## To do
Nothing but the lines from the one containing "Добавить в корзину" to the end of the data should be returned, each exactly as written.
━━━━━━━━━━━━━━━━━━━━
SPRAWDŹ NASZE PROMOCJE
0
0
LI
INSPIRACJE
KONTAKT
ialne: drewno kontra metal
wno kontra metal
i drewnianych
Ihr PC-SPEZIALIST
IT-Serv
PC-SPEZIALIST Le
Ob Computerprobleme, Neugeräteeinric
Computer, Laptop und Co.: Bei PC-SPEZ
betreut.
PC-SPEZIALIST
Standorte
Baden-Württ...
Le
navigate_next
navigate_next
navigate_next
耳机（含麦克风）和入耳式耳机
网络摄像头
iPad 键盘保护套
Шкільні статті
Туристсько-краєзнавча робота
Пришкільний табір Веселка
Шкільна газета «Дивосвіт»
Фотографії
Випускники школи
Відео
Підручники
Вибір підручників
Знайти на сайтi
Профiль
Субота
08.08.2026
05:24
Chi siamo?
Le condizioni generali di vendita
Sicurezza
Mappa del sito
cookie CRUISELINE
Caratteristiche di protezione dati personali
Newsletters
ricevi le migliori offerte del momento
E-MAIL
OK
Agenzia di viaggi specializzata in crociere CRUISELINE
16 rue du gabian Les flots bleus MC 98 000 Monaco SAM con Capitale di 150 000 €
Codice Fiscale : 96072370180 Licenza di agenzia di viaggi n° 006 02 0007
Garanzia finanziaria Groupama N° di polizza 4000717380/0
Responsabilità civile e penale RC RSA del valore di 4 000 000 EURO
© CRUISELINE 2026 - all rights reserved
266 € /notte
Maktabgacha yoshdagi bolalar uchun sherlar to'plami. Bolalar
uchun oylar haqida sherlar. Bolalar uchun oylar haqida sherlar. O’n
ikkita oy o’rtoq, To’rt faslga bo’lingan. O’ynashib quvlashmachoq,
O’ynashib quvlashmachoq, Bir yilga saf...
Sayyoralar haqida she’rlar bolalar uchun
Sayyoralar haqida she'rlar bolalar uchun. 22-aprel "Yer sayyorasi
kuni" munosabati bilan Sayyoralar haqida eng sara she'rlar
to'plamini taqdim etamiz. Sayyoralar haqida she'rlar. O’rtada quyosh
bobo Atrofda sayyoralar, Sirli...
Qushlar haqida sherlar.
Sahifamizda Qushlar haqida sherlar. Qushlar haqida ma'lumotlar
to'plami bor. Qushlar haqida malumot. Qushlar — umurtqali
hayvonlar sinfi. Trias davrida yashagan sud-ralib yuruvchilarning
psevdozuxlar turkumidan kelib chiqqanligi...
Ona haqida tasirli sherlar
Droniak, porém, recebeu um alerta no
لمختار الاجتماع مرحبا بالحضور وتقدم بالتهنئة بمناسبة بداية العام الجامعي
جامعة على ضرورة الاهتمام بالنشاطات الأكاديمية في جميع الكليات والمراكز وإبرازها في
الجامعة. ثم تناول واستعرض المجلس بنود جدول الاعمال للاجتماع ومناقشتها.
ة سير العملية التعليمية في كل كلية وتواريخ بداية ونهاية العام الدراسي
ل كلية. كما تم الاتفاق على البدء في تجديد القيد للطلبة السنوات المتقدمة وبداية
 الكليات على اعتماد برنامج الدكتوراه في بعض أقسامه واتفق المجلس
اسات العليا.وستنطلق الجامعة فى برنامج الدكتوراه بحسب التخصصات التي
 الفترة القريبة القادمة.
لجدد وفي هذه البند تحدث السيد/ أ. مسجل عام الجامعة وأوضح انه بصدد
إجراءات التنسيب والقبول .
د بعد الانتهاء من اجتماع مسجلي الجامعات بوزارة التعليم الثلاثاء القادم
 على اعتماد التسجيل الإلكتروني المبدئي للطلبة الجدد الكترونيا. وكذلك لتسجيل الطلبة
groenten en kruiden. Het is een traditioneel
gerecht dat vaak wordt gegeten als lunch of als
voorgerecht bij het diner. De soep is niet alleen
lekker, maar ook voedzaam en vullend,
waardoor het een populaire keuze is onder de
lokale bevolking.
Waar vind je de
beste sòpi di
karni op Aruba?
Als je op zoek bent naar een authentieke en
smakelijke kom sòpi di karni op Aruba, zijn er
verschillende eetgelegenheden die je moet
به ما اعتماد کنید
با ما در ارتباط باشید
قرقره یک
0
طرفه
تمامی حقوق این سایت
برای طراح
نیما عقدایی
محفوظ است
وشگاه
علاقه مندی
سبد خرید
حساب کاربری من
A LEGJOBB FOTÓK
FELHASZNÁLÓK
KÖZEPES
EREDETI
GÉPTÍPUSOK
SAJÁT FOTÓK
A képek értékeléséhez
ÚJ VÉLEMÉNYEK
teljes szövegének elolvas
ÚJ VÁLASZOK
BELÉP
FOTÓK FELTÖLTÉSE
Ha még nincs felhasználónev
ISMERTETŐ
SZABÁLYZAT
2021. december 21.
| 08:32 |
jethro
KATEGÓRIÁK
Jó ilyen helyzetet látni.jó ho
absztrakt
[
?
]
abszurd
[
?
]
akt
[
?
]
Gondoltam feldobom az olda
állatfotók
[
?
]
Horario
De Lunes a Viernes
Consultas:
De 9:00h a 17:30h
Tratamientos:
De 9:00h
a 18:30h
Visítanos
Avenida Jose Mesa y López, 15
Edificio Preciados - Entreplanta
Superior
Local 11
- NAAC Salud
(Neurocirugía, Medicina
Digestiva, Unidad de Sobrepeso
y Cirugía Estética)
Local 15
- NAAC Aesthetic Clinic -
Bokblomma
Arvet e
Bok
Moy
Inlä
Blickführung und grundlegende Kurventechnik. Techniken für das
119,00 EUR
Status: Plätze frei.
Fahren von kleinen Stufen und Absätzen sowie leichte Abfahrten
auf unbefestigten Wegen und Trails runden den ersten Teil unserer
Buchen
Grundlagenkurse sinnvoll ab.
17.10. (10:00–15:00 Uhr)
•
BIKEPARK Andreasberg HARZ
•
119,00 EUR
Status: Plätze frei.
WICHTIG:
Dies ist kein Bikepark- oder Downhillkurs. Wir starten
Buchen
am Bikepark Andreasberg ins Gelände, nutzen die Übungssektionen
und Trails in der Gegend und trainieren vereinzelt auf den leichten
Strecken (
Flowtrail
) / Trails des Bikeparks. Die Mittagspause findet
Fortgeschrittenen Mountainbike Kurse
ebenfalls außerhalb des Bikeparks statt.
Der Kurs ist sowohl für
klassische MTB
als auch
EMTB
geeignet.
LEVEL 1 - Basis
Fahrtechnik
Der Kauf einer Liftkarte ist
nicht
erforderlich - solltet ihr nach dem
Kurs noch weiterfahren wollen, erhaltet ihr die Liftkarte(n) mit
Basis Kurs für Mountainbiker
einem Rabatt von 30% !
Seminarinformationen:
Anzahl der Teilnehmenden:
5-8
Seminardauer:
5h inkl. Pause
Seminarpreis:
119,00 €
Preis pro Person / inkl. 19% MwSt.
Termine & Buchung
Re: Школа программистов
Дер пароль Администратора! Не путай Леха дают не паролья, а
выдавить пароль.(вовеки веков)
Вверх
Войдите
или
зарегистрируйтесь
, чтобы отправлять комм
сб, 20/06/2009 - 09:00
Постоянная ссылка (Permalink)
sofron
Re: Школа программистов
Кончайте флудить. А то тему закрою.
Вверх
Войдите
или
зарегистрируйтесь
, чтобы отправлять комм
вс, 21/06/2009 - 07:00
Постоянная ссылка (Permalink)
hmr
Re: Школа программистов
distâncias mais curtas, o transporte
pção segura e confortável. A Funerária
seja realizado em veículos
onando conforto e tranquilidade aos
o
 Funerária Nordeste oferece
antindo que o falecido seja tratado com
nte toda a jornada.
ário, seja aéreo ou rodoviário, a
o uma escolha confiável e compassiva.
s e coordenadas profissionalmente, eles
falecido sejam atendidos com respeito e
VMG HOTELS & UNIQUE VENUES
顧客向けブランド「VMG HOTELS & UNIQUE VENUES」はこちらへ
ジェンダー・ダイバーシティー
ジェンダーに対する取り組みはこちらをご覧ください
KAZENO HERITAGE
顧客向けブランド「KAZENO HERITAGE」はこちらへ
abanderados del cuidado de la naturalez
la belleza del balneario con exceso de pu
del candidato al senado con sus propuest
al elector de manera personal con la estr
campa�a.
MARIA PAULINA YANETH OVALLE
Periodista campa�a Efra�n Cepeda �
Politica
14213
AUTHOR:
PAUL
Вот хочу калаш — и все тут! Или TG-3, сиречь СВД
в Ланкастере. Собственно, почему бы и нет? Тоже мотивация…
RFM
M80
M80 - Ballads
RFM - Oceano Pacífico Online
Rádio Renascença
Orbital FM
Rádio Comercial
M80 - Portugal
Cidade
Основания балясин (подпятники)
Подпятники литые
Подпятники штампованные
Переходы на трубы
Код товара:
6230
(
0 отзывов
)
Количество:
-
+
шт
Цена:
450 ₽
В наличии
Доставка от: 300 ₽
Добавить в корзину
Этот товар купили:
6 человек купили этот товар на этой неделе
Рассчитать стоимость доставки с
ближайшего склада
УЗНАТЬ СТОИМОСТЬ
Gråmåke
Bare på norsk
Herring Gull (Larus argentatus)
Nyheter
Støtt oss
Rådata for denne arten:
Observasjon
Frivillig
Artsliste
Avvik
━━━━━━━━━━━━━━━━━━━━
## Exercise output
Добавить в корзину
Этот товар купили:
6 человек купили этот товар на этой неделе
Рассчитать стоимость доставки с
ближайшего склада
УЗНАТЬ СТОИМОСТЬ
Gråmåke
Bare på norsk
Herring Gull (Larus argentatus)
Nyheter
Støtt oss
Rådata for denne arten:
Observasjon
Frivillig
Artsliste
Avvik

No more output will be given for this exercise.